Um estudo do Grupo de Pesquisa Saúde nas Prisões, da Fiocruz, ainda inédito, revela que a taxa de mortalidade entre presos no Rio de Janeiro é cinco vezes maior que a média nacional. O estudo indica que 83% dessas mortes decorrem de doenças que poderiam ter sido evitadas se tratadas conforme boas práticas clínicas. “Para o enfrentamento do coronavírus nós temos basicamente três problemas: superlotação, a falta de assistência de saúde para acompanhar os casos de suspeitas e proteção dos presos em grupos de risco e a dificuldade de acesso a água, que seria a medida básica para prevenção na questão da lavagem das mãos”, explica a coordenadora do estudo, Alexandra Sánchez.

O que fazer
- a) Liste os problemas que, segundo Alexandra Sánchez no trecho sobre a saúde nas prisões, dificultam o enfrentamento do coronavírus.
- b) De acordo com o trecho sobre a saúde nas prisões, quantas vezes a taxa de mortalidade entre presos no Rio de Janeiro supera a média nacional?
- c) Prossiga com o trecho sobre a saúde nas prisões a partir da última frase apresentada.

Dados registrados
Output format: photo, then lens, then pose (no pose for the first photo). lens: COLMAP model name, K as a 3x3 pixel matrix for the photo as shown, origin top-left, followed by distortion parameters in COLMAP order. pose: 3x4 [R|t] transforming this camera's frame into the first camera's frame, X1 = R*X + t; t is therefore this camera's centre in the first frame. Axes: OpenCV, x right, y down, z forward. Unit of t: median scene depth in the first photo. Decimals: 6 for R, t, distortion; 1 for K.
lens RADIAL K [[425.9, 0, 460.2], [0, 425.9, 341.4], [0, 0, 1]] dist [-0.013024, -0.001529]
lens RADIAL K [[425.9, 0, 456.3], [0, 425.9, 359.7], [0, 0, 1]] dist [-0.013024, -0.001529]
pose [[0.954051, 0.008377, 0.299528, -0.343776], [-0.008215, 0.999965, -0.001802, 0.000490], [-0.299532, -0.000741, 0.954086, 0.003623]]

Respostas
- a)
- Superlotação
- Falta de assistência de saúde para acompanhar os casos de suspeitas e proteger os presos em grupos de risco
- Dificuldade de acesso a água, que seria a medida básica de prevenção por meio da lavagem das mãos

- b) Cinco vezes.

- c)
A pesquisadora afirma que o risco de contágio é maior em ambientes confinados como o de Ary Franco.“Em vez de duas a três, deve ser cinco a dez o número de pessoas contaminadas a partir de um caso”, diz. “Então, em um período de 15 dias, você vai ter 90 casos, e esses 90 vão contaminar outros cinco a dez. Isso vai levar a uma multiplicação de casos absurda”, explica.
Segundo levantamento feito pela Folha de S.Paulo com dados do Departamento Penitenciário Nacional (Depen), foram contabilizados até o dia 5 de maio 239 detentos infectados e 13 óbitos pelo coronavírus no sistema carcerário brasileiro. O Rio teve o primeiro óbito pela doença reconhecido oficialmente em 15 de abril.
Natália Damazio, do Mecanismo Estadual de Prevenção e Combate à Tortura (MEPCT-RJ), diz que é necessário atuar imediatamente para proteger os mais vulneráveis. “A gente está falando de um sistema muito superlotado. Então a medida prioritária que a gente indica como contenção de óbitos para coronavírus no sistema é a garantia de prisão domiciliar para os presos em grupos de risco”, diz.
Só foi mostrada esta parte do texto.